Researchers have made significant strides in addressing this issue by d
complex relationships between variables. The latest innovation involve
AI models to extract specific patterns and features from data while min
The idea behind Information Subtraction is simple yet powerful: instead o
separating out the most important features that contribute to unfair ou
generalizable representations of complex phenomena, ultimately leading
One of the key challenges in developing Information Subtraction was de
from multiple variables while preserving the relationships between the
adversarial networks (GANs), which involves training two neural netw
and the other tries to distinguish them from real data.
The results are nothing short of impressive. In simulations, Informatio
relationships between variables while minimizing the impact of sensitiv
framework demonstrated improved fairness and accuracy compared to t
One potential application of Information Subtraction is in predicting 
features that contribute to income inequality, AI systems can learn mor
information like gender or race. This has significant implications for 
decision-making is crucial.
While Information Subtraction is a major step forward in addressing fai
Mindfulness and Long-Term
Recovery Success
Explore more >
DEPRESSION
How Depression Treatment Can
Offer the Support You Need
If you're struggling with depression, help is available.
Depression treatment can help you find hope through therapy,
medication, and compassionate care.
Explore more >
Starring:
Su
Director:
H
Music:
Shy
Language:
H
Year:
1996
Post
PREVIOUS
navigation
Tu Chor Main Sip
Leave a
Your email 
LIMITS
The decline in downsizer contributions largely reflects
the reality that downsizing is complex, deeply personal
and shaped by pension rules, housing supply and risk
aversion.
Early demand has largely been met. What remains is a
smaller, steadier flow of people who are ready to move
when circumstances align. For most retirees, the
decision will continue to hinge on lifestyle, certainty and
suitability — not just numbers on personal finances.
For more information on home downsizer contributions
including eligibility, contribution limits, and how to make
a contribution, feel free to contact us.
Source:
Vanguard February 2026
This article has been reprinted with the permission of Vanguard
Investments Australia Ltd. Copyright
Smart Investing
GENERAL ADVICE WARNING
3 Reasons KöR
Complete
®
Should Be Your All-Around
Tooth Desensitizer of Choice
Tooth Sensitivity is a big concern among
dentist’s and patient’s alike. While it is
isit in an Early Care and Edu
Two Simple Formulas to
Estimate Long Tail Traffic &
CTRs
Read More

++++++++++++++++++++

## [Problem statement]
Return, unchanged, the run of lines above that opens with the line containing "The idea behind" and closes with the line containing "If you're struggling". Include both.

## [Answer for this exercise]
The idea behind Information Subtraction is simple yet powerful: instead o
separating out the most important features that contribute to unfair ou
generalizable representations of complex phenomena, ultimately leading
One of the key challenges in developing Information Subtraction was de
from multiple variables while preserving the relationships between the
adversarial networks (GANs), which involves training two neural netw
and the other tries to distinguish them from real data.
The results are nothing short of impressive. In simulations, Informatio
relationships between variables while minimizing the impact of sensitiv
framework demonstrated improved fairness and accuracy compared to t
One potential application of Information Subtraction is in predicting 
features that contribute to income inequality, AI systems can learn mor
information like gender or race. This has significant implications for 
decision-making is crucial.
While Information Subtraction is a major step forward in addressing fai
Mindfulness and Long-Term
Recovery Success
Explore more >
DEPRESSION
How Depression Treatment Can
Offer the Support You Need
If you're struggling with depression, help is available.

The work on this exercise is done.